Bohr sent a copy to Schrödinger, who replied: 'if you want to describe a system, e.g. a mass point by specifying its [momentum] p and [position] q, then you find that this description is only possible with a limited degree of accuracy.'74 What was therefore needed, Schrödinger argued, was the introduction of new concepts with respect to which this limitation no longer applies. 'However,' he concluded, 'it will no doubt be very difficult to invent this conceptual scheme, since – as you emphasize so impressively – the new-fashioning required touches upon the deepest levels of our experience: space, time and causality.'
Bohr wrote back thanking Schrödinger for his 'not altogether unsympathetic attitude', but he did not see the need for 'new concepts' in quantum theory since the old empirical concepts appeared inseparably linked to the 'foundations of the human means of visualization'.75 Bohr restated his position that it was not a question of a more or less arbitrary limitation in the applicability of the classical concepts, but an inescapable feature of complementarity that emerges in an analysis of the concept of observation.

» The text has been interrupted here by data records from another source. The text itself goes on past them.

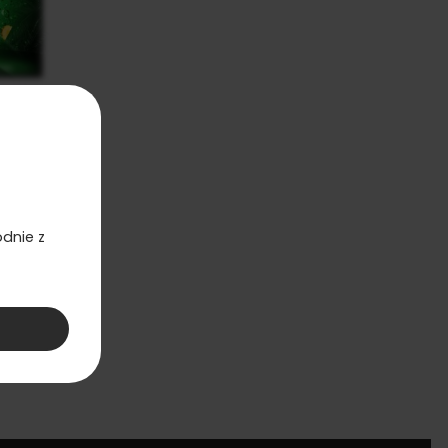
e Hit -
 10ml
szyka
dnie z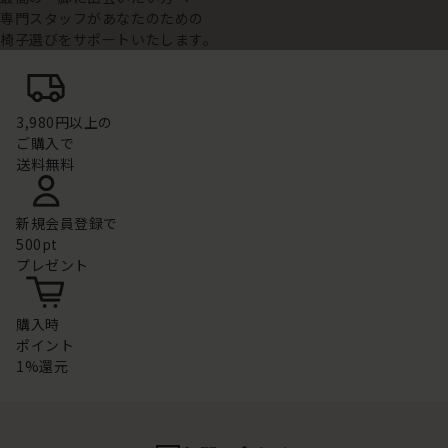
専門スタッフがあなたのための
椅子選びをサポートいたします。
3,980円以上の
ご購入で
送料無料
新規会員登録で
500pt
プレゼント
購入時
ポイント
1%還元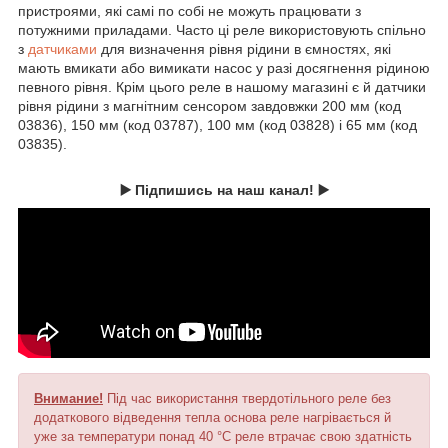
пристроями, які самі по собі не можуть працювати з
потужними приладами. Часто ці реле використовують спільно
з
датчиками
для визначення рівня рідини в ємностях, які
мають вмикати або вимикати насос у разі досягнення рідиною
певного рівня. Крім цього реле в нашому магазині є й датчики
рівня рідини з магнітним сенсором завдовжки 200 мм (код
03836), 150 мм (код 03787), 100 мм (код 03828) і 65 мм (код
03835).
▶️ Підпишись на наш канал! ▶️
Внимание!
Під час використання твердотільного реле без
додаткового відведення тепла основа реле нагрівається й
уже за температури понад 40 °C реле втрачає свою здатність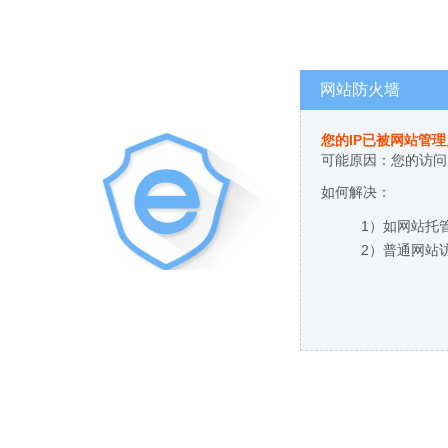
网站防火墙
您的IP已被网站管
可能原因：您的访问
如何解决：
1）如网站托
2）普通网站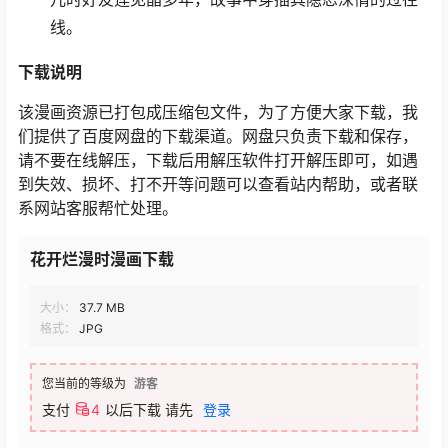
线。
下载
说明
该漫画资源已打包成压缩包文件，为了方便大家下载，我
们提供了百度网盘的下载渠道。网盘只负责下载和保存，
请不要在线解压，下载后用解压软件打开解压即可，如遇
到失效、损坏、打不开等问题可以查看站内帮助，或者联
系网站客服帮忙处理。
花开烂漫时漫画下载
大小：
37.7 MB
格式：
JPG
您当前的等级为
游客
支付
4
以后下载
请先
登录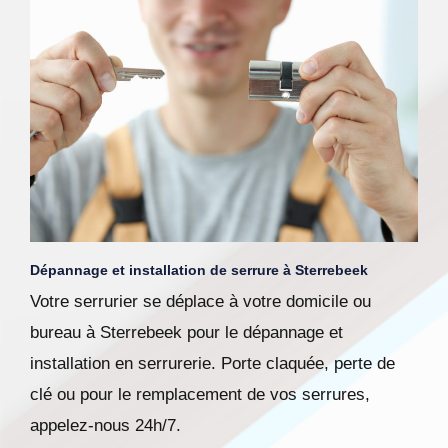
Dépannage et installation de serrure à Sterrebeek
Votre serrurier se déplace à votre domicile ou
bureau à Sterrebeek pour le dépannage et
installation en serrurerie. Porte claquée, perte de
clé ou pour le remplacement de vos serrures,
appelez-nous 24h/7.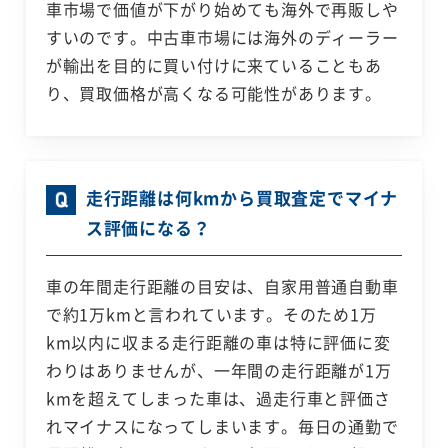
車市場で価値が下がり始めても海外で再販しや
すいのです。中古車市場には海外のディーラー
が輸出を目的に買い付けに来ていることもあ
り、買取価格が高くなる可能性があります。
走行距離は何kmから買取査定でマイナ
ス評価になる？
車の年間走行距離の目安は、自家用普通自動車
で約1万kmと言われています。そのため1万
km以内に収まる走行距離の車は特に評価に変
わりはありませんが、一年間の走行距離が1万
kmを超えてしまった車は、過走行車と評価さ
れマイナスになってしまいます。毎日の通勤で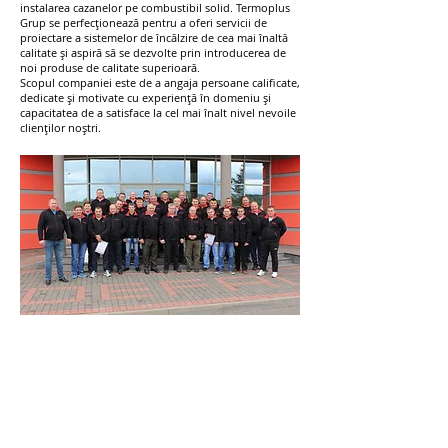
instalarea cazanelor pe combustibil solid. Termoplus
Grup se perfecționează pentru a oferi servicii de
proiectare a sistemelor de încălzire de cea mai înaltă
calitate și aspiră să se dezvolte prin introducerea de
noi produse de calitate superioară.
Scopul companiei este de a angaja persoane calificate,
dedicate și motivate cu experiență în domeniu și
capacitatea de a satisface la cel mai înalt nivel nevoile
clienților noștri.
Despre companie
Service
Blog
Portofoliu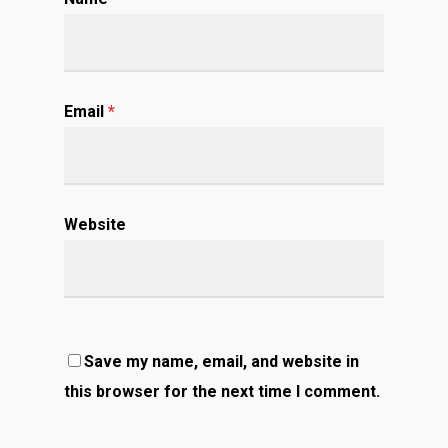
Email
*
Website
Save my name, email, and website in
this browser for the next time I comment.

He ended by encouraging Schrödinger to discuss the contents of his letter with Planck and Einstein. When Schrödinger informed him of the exchange with Bohr, Einstein replied that the 'Heisenberg-Bohr tranquilizing philosophy – or religion? – is so delicately contrived that for the time being, it provides a gentle pillow for the true believer from which he cannot very easily be aroused. So let him lie there.'76
Four months after collapsing, Einstein was still weak but no longer confined to his bed. To continue his convalescence he rented a house in the sleepy town of Scharbeutz on the Baltic coast. There he read Spinoza and enjoyed being away from the 'idiotic existence one leads in the city'.77 It was almost a year before he was well enough to return to his office. He would work there all morning before going home for lunch and a rest until three o'clock. 'Otherwise he was always working,' recalled Helen Dukas, 'sometimes all through the night.'78
During the Easter vacation of 1929 Pauli went to see Einstein in Berlin. He found Einstein's 'attitude regarding modern quantum physics reactionary' because he continued to believe in a reality where natural phenomena unfolded according to the laws of nature, independently of an observer.79 Shortly after Pauli's visit, Einstein made his views perfectly clear as he received the Planck medal from Planck himself. 'I admire to the highest degree the achievements of the younger generation of physicists which goes by the name quantum mechanics and believe in the deep level of truth of that theory,' he told the audience, 'but I believe that the restriction to statistical laws will be a passing one.'80 Einstein had already embarked on his solitary journey in search of a unified field theory that he believed would save causality and an observer-independent reality. In the meantime he would continue to challenge what was becoming the quantum orthodoxy, the Copenhagen interpretation. When they met again in Brussels at the sixth Solvay conference in 1930, Einstein presented Bohr with an imaginary box of light.